Globally the right of housing is well-recognized Human Rights. In several instruments, right to adequate housing is accepted ‘as part of the right to an adequate standard of living’[21]. There is an International Bill of Rights which mentions the basic right of adequate housing to all without any discrimination. There are three Instruments which jointly form this International Bill of rights and they are-

  • The Universal Declaration of Human Rights (1948)

UDHR states that the right to adequate housing is a human right as part of the right to an adequate standard of living.[22]

  • The International Covenant on Economic, Social and Cultural Rights (1966)

This covenant is considered as the central instrument for the protection of the right to adequate housing, refers to the right of everyone to an adequate standard of living for himself and his family, including adequate food, clothing and housing, and to the continuous improvement of living conditions.[23]

  • The International Covenant on Civil and Political Rights (1966)

Under this no one shall be subjected to arbitrary or unlawful interference with his privacy, family, home or correspondence, neither to unlawful attacks on his honor and reputation.[24]

VI. Consequences of not having adequate housing and shelter on specific groups

In a country such as India which is densely populated and consist of every strata or group of people which any society can have, there are some groups out of this which face more difficulties to fulfill there each and every basic human right. The equal treatments of these vulnerable groups may sometime not be the right approach since specific attention needs to be given to them. Generally it is often seen that the rules, policies, regulations of state are merely targeted for the majority however, this fact cannot be undermined that in recent times policies oriented for deprived sections have also been adopted. Still there is a long way to go, below mentioned are effects of housing and shelter on particular groups-

(A) Women

Women for the longest time were considered as the marginalized group of society, the sole reason for this was male dominated society in which females were considered inferior. But this remains still a fact that women in some households struggle to fulfill their minimum necessities. Housing and shelter are also one of them. This issue is more persistent in the rural areas where poverty and lack or resources adds on to it.

In general also women in any society have very limited access and rights to hold land and property, though the law sets the principle of equality but the in practice there arises number of barriers to accomplish them. Equality also doesn’t mean that laws should be gender neutral but the fact needs to be considered that some special circumstances to which women are comparatively more vulnerable such as sexual and gender based violence needs to be taken into account.
• • • • • • •
Instruction A >>
Answer these questions using the passage on the right to adequate housing:
(i) Which three instruments together form the International Bill of Rights?
(ii) Which of those instruments is described as the central instrument for protecting the right to adequate housing?
(iii) In which areas does the passage say the housing problem faced by women is more persistent?
Instruction B >>
Reproduce the portion of the passage on the right to adequate housing that opens with the words containing "Globally the right" and closes with "Human Rights (1948)".
Instruction C >>
Continue the passage on the right to adequate housing from the point where it stops.

Recorded information >>
• • • • • • •
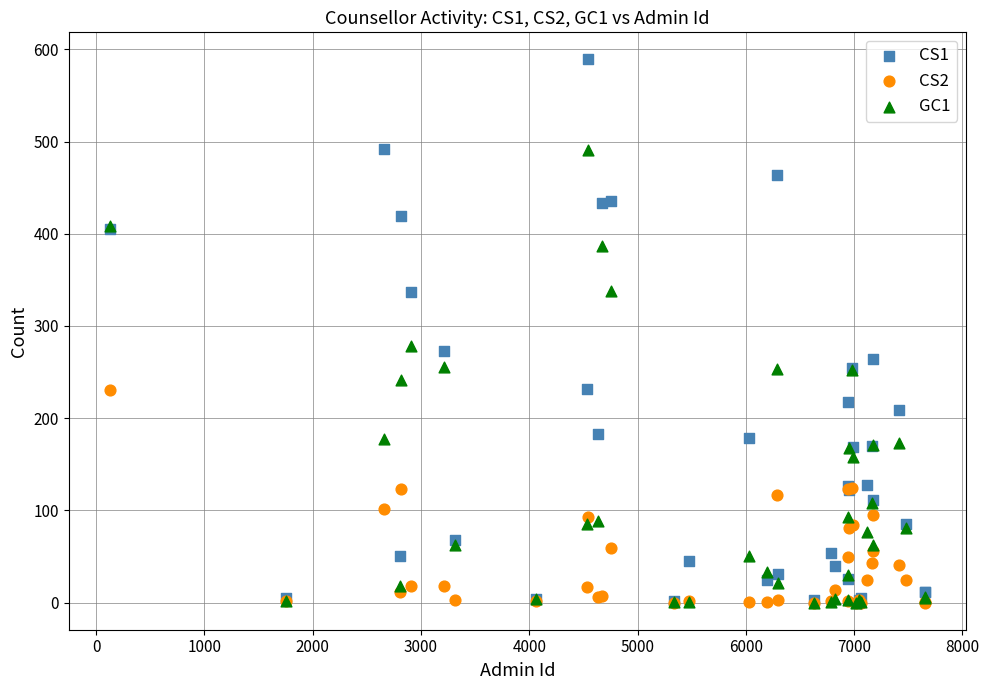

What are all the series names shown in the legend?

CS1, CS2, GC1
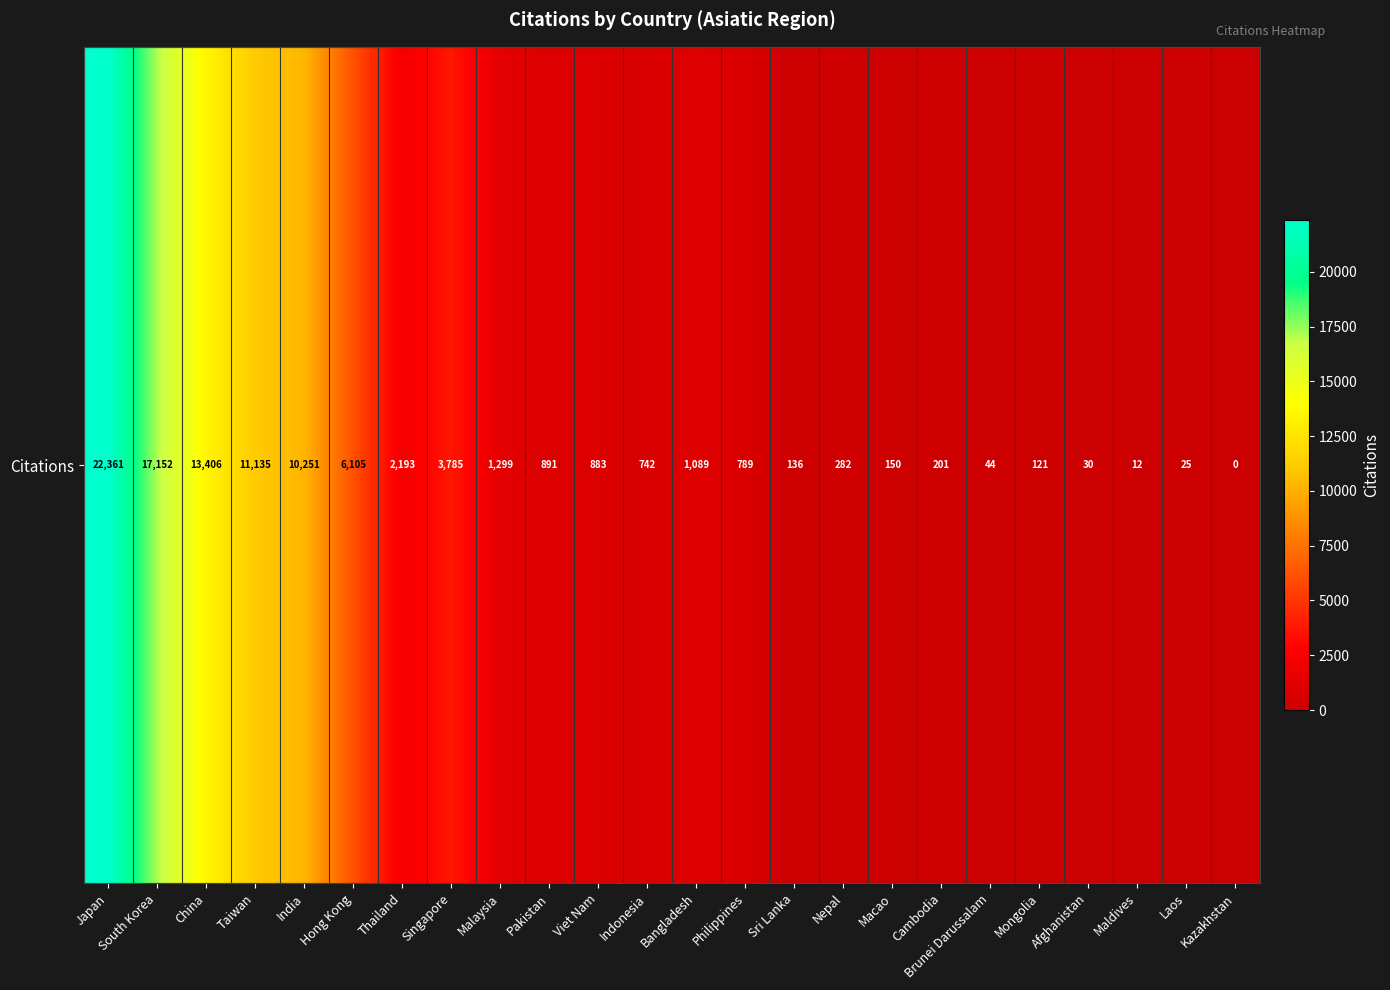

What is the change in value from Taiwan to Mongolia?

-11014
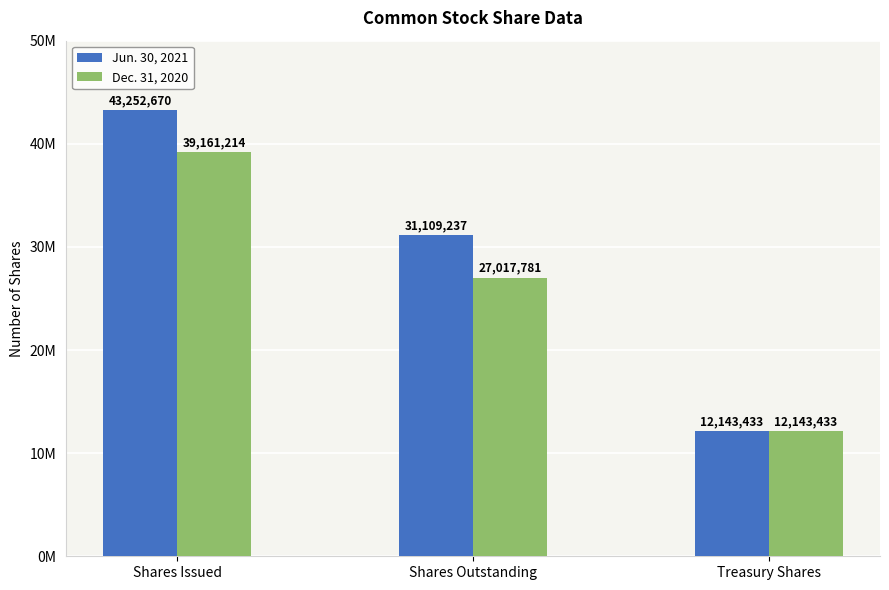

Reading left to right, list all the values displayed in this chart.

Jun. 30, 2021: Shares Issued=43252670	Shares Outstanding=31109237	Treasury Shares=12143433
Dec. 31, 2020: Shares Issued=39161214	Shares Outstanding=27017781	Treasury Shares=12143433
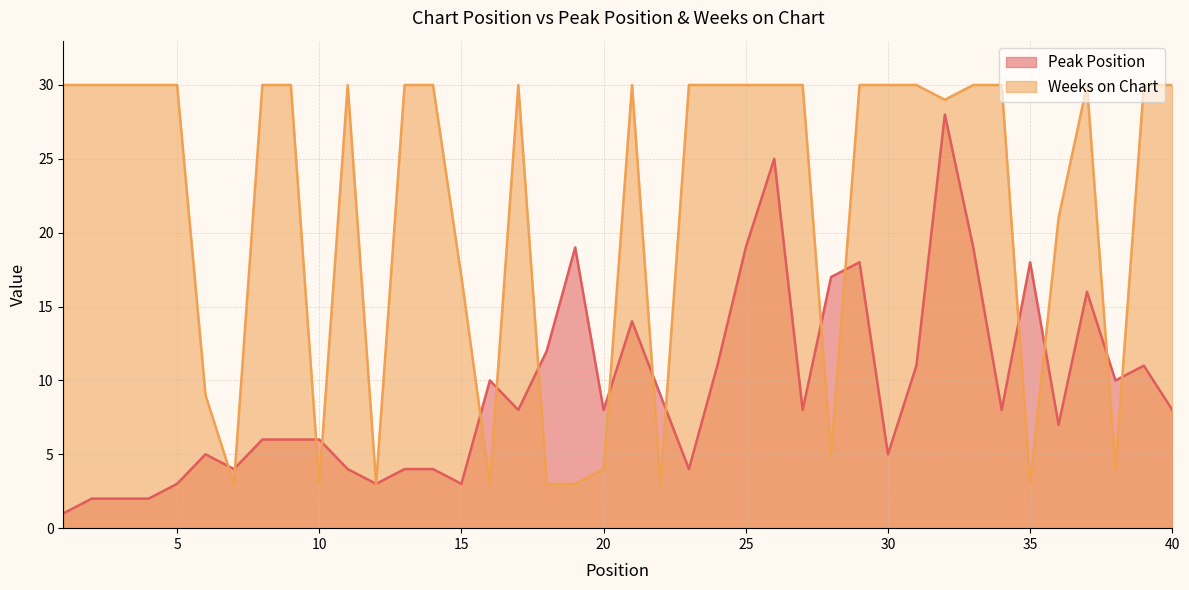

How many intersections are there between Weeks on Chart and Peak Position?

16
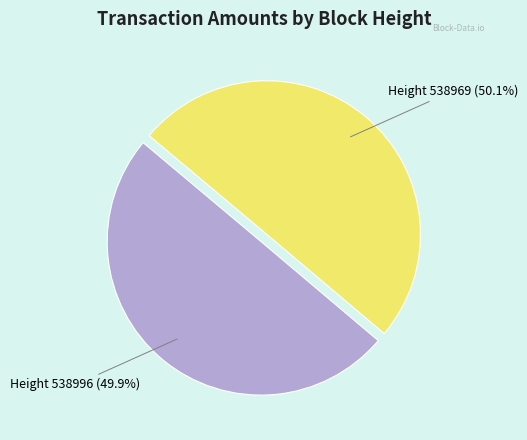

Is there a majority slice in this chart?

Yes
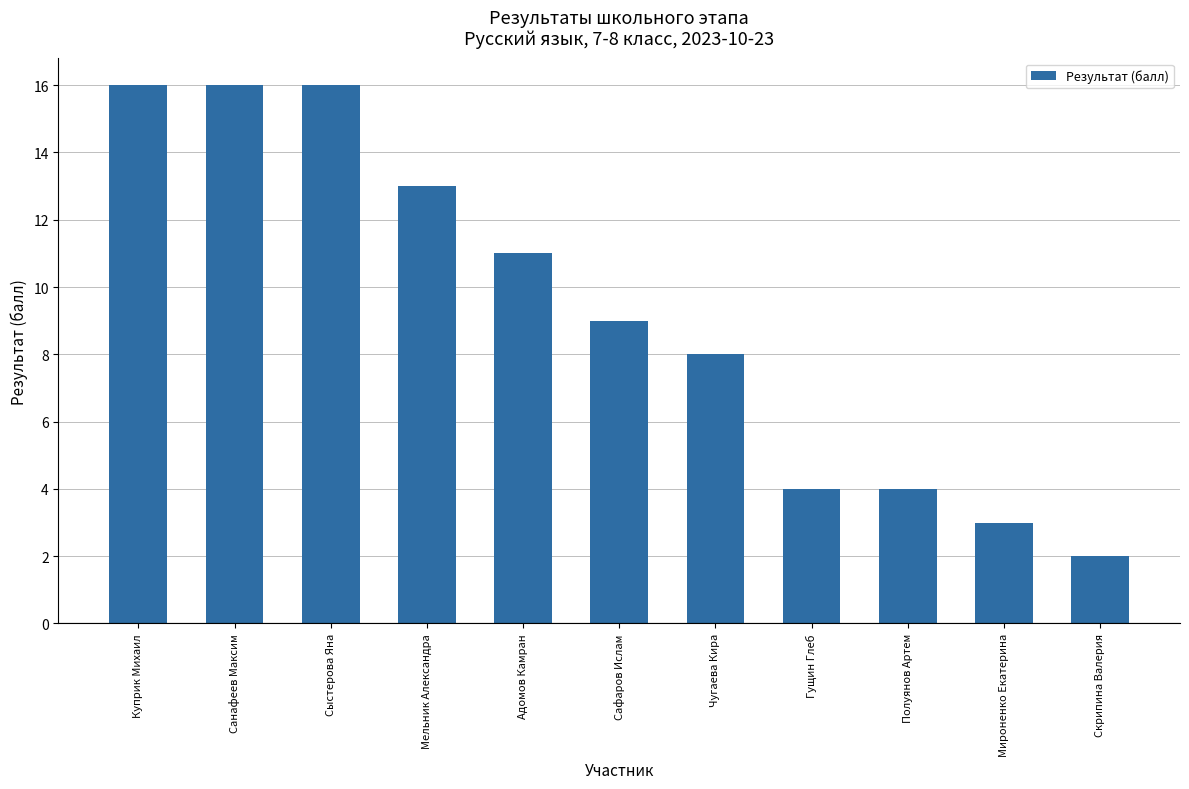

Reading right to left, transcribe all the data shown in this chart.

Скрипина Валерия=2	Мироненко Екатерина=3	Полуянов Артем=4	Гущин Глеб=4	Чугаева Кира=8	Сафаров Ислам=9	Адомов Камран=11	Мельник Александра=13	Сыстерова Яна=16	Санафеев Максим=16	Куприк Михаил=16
• • • • • • •
Task result A >>
(i) The Universal Declaration of Human Rights (1948), the International Covenant on Economic, Social and Cultural Rights (1966), and the International Covenant on Civil and Political Rights (1966).
(ii) The International Covenant on Economic, Social and Cultural Rights (1966).
(iii) The rural areas, where poverty and lack of resources add to it.

Task result B >>
Globally the right of housing is well-recognized Human Rights. In several instruments, right to adequate housing is accepted ‘as part of the right to an adequate standard of living’[21]. There is an International Bill of Rights which mentions the basic right of adequate housing to all without any discrimination. There are three Instruments which jointly form this International Bill of rights and they are-

  • The Universal Declaration of Human Rights (1948)

Task result C >>
Without control over housing, land or property, women enjoy little personal or economic autonomy and are more vulnerable to abuse within the family, community and society at large[25]. Dependence of women also makes them more vulnerable and prone to poverty, homelessness and violence.

In case of forced evictions, while this affects both men and women but women tend to be disproportionately affected. Women are often exposed to violence and intense emotional stress before, during and after an eviction, because of their close ties to the home and their role as caregivers for the entire family.[26]

Domestic violence has also been identified as a major cause of women and children becoming homeless, especially when there is insufficient protection by law enforcement officials or by the legal system. Conversely, fear of homelessness might compel women to remain in abusive relationships[27].

(B) Children

The overall development of a child including health and education, are deeply affected by the quality of housing in which they reside. Lack of adequate housing, forced evictions or homelessness tend to have a profound impact on children due to their specific needs, affecting their growth, development and enjoyment of a whole range of human rights, including the right to education, health and personal security[28].

Childhood is a very crucial stage of life which every child is entitled to experience but lack of proper housing and shelter just hampers the growth and enjoyment of this phase of life and further. It has various effects on their emotional, physical, social growth. Such Children are vulnerable to emotional anxiety, physically malnourishment and social exclusions.

Studies have highlighted that the lack of adequate housing increases mortality rates for children under five, while the most significant form of chemical pollutant affecting children’s health in low- and middle-income countries is indoor pollution resulting notably from poor-quality stoves and inadequate ventilation[29].

(C) Slum Dwellers

Slums are the most common habitation of the urban poor population. These settlements however are so temporary in nature and most prone to forced evictions. Due to informal nature of these settlements there is no tenure security with people residing in such condition.

Slums cannot be termed as an adequate housing and shelter because it lacks most of the facilities of a proper shelter, there are not utility supplies such as clean water, electricity and there is no hygiene, sewage and sanitation facility.

(D) Persons with Disabilities

Disabilities either of physical or mental nature creates a barrier for such people in matters of accessibility of housing and shelter facilities. Poverty when added on to disabilities makes the life of such people so miserable and they are often excluded from their families or society.

 Such people are discriminated and experience several barriers in their enjoyment of their right to adequate housing rights such as they rarely able to enter in formal housing contracts such as ownership and lease, they are dependent on to someone in matters of physical access. After any situations of forceful evictions or so, it becomes more difficult and challenging for persons with disabilities to start all over again and fulfill their housing rights.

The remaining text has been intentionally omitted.